Cordilleran Section - 113th Annual Meeting - 2017

Paper No. 35-3
Presentation Time: 8:30 AM-5:00 PM


ROEBER, Volker1, BRICKER, Jeremy D.2, MITOBE, Yuta3, TAKAGI, Hiroshi4, ESTEBAN, Miguel5 and TANAKA, Hitoshi3, (1)International Research Institute of Disaster Science, Tohoku University, 468-1 E304 AzaAoba, Aramaki, Aoba-ku, Sendai, 980-0845, Japan, (2)Hydraulic Engineering, TU Delft, Room 3.96, Stevinweg 1, Delft, 2628CN, Netherlands, (3)Civil Engineering, Tohoku University, 6-6-06 Aoba, Sendai, 980-8579, Japan, (4)School of Environment and Society, Tokyo Institute of Technology, 2-12-1 Ookayama, Meguro-ku, Tokyo, 152-8550, Japan, (5)Graduate School of Frontier Sciences, University of Tokyo, 5-1-5 Kashiwanoha, Kashiwa City, T277-8563, Japan,

Port and harbor facilities located along shelf coasts are often causing modifications to nearshore current and sediment transport patterns. As a consequence, local erosion in the vicinity of such structures is a common problem that often requires additional counter-measures leading to long-term maintenance and design costs.

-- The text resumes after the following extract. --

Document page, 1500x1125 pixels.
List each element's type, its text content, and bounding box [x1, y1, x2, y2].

Sendai Port in Miyagi prefecture, Japan, is exposed to energetic waves from different sources such as daily swells from the open Pacific Ocean as well as waves from typhoons and tsunamis. Although the predominant swell direction induces northward longshore sediment transport in Sendai Bay, the shoreline south of Sendai Port has been facing significant erosion problems over the past years that compromise the completion of a new set of tsunami seawalls. In the wake of the 2011 Great East Japan Earthquake and Tsunami, a massive reconstruction effort is underway but shoreline changes as a result of daily wave conditions were not considered in the planning stage.

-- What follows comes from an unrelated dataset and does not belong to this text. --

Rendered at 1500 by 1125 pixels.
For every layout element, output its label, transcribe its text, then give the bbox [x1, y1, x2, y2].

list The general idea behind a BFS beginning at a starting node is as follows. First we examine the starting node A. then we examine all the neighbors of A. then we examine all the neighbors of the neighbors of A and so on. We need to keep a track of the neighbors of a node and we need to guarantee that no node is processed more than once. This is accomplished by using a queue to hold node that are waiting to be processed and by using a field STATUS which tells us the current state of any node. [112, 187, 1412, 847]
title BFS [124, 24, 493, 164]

This study uses phase-resolving wave modeling in combination with high-resolution topography data derived from UAV surveys to analyze the fundamental mechanisms, which lead to intensified erosion rates in the vicinity of Sendai Port. The technique can be applied to similar coastal structures elsewhere. The case of Sendai Port highlights how harbor geometry and wave direction affect the local surf zone waves and, subsequently, alter the current patterns.

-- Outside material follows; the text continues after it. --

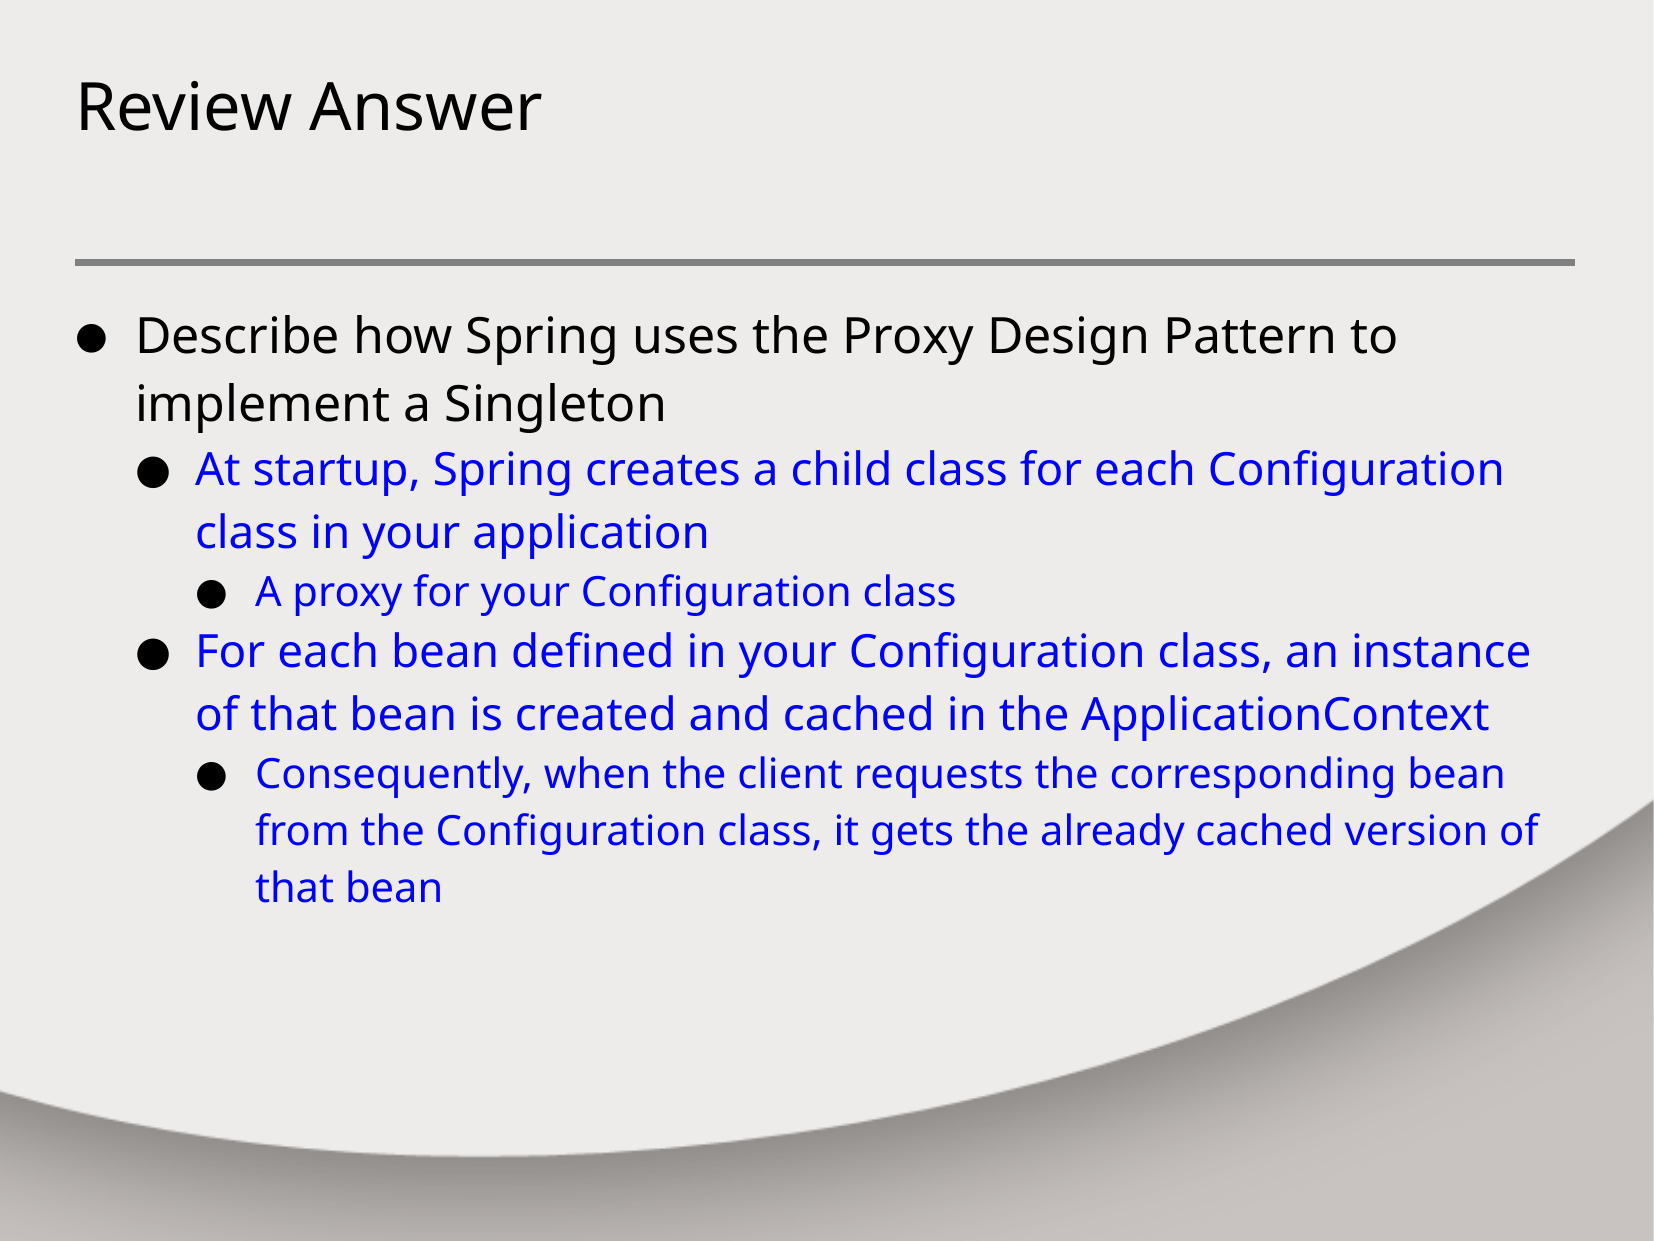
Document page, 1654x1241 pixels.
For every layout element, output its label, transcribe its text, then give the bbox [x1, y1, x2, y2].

list Describe how Spring uses the Proxy Design Pattern to implement a Singleton At startup, Spring creates a child class for each Configuration class in your application A proxy for your Configuration class For each bean defined in your Configuration class, an instance of that bean is created and cached in the ApplicationContext Consequently, when the client requests the corresponding bean from the Configuration class, it gets the already cached version of that bean [75, 300, 1576, 1163]
title Review Answer [75, 75, 1576, 226]
picture [0, 0, 1654, 1241]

Multiple scenarios of wave-by-wave computations show that reflection and superposition are the driving forces for a local change in the nearshore currents. Counter-intuitively, swell from southern directions, as in the case of bypassing typhoons, causes intense southward-directed currents leading to a local deficit in sediment budget. The findings were confirmed by data from a field survey of nearshore waves during typhoon swell in August 2016.